The total space complexity comes from storing ownership relationships in both directions:

  • User to chunks
  • Chunk to users

Test Cases

from typing import List
from collections import defaultdict
import heapq

class FileSharing:

    def __init__(self, m: int):
        self.user_chunks = {}
        self.chunk_owners = defaultdict(set)
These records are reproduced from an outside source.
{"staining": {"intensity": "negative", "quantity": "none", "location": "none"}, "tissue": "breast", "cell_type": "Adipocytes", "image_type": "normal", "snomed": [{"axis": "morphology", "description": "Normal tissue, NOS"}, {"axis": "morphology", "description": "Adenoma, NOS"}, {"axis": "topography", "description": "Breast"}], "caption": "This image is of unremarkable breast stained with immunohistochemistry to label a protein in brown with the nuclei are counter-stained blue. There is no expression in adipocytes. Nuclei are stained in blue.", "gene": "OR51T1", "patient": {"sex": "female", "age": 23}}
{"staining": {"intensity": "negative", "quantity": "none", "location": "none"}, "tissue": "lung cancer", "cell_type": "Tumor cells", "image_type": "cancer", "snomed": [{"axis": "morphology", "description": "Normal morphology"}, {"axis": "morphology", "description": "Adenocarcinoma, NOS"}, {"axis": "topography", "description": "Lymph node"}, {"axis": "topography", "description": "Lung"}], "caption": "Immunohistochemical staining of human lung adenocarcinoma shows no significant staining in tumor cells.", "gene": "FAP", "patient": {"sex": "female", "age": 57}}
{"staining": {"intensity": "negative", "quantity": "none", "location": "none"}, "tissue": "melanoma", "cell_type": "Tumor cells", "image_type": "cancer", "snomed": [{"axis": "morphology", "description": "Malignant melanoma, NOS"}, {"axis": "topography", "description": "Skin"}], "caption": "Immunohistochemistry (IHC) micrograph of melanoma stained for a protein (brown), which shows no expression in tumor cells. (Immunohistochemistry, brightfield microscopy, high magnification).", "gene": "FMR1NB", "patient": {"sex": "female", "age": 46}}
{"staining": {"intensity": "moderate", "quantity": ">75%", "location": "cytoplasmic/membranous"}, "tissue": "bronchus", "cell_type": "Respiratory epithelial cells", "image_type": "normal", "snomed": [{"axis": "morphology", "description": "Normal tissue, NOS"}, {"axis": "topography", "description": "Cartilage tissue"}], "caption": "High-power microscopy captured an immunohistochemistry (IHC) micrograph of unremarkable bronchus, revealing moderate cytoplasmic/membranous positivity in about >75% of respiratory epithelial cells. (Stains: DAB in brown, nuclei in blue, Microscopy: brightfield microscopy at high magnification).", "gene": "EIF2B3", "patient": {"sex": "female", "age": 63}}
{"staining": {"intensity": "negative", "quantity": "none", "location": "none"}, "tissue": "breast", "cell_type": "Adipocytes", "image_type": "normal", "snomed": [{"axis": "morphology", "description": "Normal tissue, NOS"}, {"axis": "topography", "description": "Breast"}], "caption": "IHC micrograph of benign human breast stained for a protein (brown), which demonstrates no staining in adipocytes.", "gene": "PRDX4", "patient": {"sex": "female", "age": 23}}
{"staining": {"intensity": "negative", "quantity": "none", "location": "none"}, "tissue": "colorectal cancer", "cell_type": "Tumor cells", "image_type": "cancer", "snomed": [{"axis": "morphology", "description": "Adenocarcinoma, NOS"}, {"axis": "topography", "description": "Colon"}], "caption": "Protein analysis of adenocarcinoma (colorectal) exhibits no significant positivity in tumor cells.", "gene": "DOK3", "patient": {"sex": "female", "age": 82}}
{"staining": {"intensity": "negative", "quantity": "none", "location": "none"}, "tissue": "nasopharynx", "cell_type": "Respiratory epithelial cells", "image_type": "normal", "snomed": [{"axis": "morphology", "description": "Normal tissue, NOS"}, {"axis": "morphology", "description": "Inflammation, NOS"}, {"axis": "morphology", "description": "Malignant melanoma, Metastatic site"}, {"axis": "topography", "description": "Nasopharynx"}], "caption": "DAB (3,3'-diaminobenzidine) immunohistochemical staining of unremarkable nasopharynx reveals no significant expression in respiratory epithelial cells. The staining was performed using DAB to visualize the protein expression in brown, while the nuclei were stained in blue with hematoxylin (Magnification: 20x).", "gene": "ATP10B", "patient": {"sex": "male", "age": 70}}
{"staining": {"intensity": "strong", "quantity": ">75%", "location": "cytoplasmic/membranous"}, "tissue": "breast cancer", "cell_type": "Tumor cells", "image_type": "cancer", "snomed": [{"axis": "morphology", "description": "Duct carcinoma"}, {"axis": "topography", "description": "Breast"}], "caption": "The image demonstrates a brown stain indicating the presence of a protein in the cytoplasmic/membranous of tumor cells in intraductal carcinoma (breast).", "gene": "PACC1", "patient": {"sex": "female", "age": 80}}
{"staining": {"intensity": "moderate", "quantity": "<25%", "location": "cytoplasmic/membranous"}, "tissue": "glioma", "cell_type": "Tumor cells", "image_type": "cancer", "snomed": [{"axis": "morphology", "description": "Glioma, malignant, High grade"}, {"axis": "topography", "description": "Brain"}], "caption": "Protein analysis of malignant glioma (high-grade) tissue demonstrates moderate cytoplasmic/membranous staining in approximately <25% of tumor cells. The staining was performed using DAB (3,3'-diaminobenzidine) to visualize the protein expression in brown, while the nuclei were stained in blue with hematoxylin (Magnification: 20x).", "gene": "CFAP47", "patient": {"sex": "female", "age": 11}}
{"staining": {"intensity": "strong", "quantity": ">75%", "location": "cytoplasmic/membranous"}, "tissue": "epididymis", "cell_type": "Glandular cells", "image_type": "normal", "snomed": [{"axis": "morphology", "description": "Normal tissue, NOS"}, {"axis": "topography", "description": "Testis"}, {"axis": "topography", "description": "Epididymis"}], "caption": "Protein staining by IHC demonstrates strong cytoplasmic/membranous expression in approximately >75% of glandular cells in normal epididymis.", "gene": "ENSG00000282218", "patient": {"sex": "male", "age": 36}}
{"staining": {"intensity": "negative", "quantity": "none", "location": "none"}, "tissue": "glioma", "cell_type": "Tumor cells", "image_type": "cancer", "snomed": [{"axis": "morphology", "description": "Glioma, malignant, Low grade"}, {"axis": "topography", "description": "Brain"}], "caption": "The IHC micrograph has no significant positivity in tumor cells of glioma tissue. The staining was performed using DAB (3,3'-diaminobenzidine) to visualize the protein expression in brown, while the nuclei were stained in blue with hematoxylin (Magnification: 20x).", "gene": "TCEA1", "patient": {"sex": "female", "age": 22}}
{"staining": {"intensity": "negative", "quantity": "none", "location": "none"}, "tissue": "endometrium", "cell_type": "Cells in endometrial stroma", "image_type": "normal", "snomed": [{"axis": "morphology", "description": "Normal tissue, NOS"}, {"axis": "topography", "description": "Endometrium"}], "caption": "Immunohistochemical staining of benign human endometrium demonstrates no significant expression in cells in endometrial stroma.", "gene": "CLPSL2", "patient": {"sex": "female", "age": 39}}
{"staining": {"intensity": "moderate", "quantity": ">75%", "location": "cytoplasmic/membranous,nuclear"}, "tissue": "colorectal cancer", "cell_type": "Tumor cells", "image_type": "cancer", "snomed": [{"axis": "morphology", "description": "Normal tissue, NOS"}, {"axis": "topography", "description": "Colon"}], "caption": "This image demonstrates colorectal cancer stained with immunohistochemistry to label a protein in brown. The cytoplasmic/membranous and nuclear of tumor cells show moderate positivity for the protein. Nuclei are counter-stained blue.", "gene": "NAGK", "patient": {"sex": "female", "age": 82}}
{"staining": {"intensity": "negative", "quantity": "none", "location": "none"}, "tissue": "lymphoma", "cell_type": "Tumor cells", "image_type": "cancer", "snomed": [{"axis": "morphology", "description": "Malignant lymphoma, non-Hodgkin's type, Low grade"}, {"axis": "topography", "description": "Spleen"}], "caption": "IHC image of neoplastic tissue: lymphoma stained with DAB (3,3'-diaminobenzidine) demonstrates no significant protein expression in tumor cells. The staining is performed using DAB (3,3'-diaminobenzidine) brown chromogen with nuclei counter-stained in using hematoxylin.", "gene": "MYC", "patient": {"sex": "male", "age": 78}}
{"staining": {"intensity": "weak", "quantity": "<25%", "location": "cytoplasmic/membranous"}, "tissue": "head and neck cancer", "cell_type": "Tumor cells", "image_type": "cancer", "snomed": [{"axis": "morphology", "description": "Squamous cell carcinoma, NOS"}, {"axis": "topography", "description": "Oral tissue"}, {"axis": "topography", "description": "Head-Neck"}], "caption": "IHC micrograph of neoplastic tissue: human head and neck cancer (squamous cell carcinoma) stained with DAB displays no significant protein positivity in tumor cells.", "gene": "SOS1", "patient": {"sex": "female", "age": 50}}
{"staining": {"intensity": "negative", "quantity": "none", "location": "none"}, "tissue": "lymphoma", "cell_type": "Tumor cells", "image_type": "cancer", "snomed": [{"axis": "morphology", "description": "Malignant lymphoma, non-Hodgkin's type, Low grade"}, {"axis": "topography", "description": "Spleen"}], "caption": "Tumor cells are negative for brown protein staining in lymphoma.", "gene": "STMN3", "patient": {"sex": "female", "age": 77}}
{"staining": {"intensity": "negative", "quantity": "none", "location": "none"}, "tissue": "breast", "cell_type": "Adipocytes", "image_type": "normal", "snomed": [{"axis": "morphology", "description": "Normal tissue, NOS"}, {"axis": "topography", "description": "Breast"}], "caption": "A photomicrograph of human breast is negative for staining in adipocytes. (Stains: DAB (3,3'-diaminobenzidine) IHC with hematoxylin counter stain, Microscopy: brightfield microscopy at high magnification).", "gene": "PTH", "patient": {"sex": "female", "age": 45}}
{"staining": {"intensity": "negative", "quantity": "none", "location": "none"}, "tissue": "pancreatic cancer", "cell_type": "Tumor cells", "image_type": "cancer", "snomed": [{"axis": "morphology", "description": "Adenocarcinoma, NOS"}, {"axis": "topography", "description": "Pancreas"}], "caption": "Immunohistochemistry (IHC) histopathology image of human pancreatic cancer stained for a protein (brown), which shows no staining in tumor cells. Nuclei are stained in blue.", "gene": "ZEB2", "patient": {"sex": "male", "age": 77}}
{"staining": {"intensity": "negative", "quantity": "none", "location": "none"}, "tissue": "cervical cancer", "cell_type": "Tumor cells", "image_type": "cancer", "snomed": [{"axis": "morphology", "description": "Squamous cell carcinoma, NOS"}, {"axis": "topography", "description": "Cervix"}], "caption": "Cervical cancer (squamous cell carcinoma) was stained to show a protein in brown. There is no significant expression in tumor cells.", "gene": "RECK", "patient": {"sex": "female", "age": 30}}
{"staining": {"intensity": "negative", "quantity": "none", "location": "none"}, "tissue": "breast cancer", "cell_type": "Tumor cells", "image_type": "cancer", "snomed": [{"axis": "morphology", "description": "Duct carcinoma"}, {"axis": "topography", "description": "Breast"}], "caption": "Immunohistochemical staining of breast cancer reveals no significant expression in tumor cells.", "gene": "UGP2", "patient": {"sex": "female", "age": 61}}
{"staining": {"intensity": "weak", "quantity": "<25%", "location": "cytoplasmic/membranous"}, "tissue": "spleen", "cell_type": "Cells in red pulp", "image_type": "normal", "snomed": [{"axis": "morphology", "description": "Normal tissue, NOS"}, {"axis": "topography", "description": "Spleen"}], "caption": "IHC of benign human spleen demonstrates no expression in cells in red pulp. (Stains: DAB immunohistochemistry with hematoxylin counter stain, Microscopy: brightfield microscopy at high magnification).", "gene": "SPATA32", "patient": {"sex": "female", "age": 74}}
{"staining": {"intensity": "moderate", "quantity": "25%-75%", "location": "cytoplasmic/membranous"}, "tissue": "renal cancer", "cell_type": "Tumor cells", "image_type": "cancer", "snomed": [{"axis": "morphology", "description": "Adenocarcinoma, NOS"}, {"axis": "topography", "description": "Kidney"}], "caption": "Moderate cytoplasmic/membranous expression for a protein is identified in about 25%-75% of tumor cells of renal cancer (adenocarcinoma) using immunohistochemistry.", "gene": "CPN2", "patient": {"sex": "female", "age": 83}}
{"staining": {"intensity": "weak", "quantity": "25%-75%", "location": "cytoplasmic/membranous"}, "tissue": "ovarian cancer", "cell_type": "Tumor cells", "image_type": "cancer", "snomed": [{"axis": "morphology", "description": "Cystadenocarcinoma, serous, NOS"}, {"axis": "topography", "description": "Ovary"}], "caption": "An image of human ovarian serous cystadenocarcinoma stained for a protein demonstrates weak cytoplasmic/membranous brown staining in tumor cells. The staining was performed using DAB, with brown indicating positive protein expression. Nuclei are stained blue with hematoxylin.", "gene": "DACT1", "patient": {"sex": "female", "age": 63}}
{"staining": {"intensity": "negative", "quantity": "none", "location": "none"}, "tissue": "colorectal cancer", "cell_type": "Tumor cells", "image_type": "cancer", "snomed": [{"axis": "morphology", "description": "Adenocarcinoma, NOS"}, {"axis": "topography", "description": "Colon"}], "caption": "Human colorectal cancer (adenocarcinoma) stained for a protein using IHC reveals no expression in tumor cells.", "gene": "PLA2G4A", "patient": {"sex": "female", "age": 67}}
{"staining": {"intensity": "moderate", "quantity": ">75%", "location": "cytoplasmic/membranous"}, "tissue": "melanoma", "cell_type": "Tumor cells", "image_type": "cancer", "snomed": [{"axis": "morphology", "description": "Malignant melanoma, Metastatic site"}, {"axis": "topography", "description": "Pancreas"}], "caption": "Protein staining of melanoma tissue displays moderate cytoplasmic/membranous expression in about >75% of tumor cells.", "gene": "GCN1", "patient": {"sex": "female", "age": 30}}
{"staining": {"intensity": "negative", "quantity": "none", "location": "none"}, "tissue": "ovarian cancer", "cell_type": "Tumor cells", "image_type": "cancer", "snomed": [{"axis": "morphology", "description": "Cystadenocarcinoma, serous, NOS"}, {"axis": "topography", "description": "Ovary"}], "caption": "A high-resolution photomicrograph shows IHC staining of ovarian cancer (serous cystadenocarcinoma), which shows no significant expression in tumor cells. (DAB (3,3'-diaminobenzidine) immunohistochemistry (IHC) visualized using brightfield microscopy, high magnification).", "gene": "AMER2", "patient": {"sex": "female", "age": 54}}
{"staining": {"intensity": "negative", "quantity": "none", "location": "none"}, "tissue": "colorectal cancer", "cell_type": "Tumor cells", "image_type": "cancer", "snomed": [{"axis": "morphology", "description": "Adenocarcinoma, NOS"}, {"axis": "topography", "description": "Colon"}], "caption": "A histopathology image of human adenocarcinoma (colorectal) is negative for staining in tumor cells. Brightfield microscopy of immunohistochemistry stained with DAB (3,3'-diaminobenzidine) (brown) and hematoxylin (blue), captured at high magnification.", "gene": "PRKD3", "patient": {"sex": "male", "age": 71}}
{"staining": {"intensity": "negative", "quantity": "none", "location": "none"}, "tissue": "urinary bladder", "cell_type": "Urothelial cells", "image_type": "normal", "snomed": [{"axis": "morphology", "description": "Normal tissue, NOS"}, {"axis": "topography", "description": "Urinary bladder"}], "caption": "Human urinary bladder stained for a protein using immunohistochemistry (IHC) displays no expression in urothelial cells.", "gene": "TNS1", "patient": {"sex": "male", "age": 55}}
        self.available_ids = []
        self.next_id = 1

    def join(self, ownedChunks: List[int]) -> int:
        if self.available_ids:
            user_id = heapq.heappop(self.available_ids)
        else:
            user_id = self.next_id
            self.next_id += 1

        self.user_chunks[user_id] = set(ownedChunks)

        for chunk in ownedChunks:
            self.chunk_owners[chunk].add(user_id)

        return user_id

    def leave(self, userID: int) -> None:
        for chunk in self.user_chunks[userID]:
            self.chunk_owners[chunk].discard(userID)

        del self.user_chunks[userID]

        heapq.heappush(self.available_ids, userID)

    def request(self, userID: int, chunkID: int) -> List[int]:
        owners = sorted(self.chunk_owners[chunkID])

        if owners:
            self.user_chunks[userID].add(chunkID)
            self.chunk_owners[chunkID].add(userID)

        return owners

# Provided example
fs = FileSharing(4)
assert fs.join([1, 2]) == 1          # first user gets ID 1
assert fs.join([2, 3]) == 2          # second user gets ID 2
assert fs.join([4]) == 3             # third user gets ID 3
assert fs.request(1, 3) == [2]       # user 1 downloads chunk 3
assert fs.request(2, 2) == [1, 2]    # multiple owners
fs.leave(1)
assert fs.request(2, 1) == []        # no owners remain
fs.leave(2)
assert fs.join([]) == 1              # smallest reusable ID

# User joins with no chunks
fs = FileSharing(5)
assert fs.join([]) == 1              # empty ownership allowed

# Reusing multiple IDs
fs = FileSharing(5)
u1 = fs.join([1])
u2 = fs.join([2])
u3 = fs.join([3])

fs.leave(u2)
fs.leave(u1)

assert fs.join([]) == 1              # smallest ID reused first
assert fs.join([]) == 2              # next smallest reused

# Requesting unavailable chunk
fs = FileSharing(3)
u1 = fs.join([1])
u2 = fs.join([])

assert fs.request(u2, 2) == []       # chunk has no owners

# Request adds ownership
fs = FileSharing(3)
u1 = fs.join([1])
u2 = fs.join([])

assert fs.request(u2, 1) == [1]
assert fs.request(u2, 1) == [1, 2]   # user 2 now owns chunk 1

# Leave removes ownership completely
fs = FileSharing(3)
u1 = fs.join([1, 2])
u2 = fs.join([])

fs.leave(u1)

assert fs.request(u2, 1) == []       # ownership removed correctly
assert fs.request(u2, 2) == []       # all chunks removed

# Large chunk IDs
fs = FileSharing(100000)
u1 = fs.join([100000])

assert fs.request(u1, 100000) == [1] # handles max chunk ID
Test Why
Provided example Validates all core operations together
Empty chunk join Ensures users may join without ownership
Multiple ID reuse Verifies min-heap reusable ID logic
Request unavailable chunk Confirms empty results are handled
Request adds ownership Ensures successful downloads persist
Leave removes ownership Prevents stale ownership references
Maximum chunk ID Confirms large chunk indexing works

Edge Cases

One important edge case occurs when a user joins with no chunks. A careless implementation might assume every user owns at least one chunk and fail to initialize ownership structures correctly. In this solution, the user's chunk set is initialized regardless of size, so empty ownership is handled naturally.

Another critical edge case involves reusable IDs. Suppose users 1 and 2 leave in that order. The next joining user must receive ID 1, not 3. A naive increment-only system would violate the problem requirements. The min-heap guarantees that the smallest available ID is always reused first.

A third subtle edge case happens during repeated requests for the same chunk. If a requesting user already owns the chunk, we must avoid duplicate ownership entries. Using sets for both user ownership and chunk ownership automatically prevents duplicates and keeps the data consistent.

Finally, leaving users must be fully removed from every chunk ownership mapping. Forgetting this cleanup would cause stale users to appear in future request results. The leave implementation explicitly iterates through all owned chunks and removes the user from every corresponding ownership set.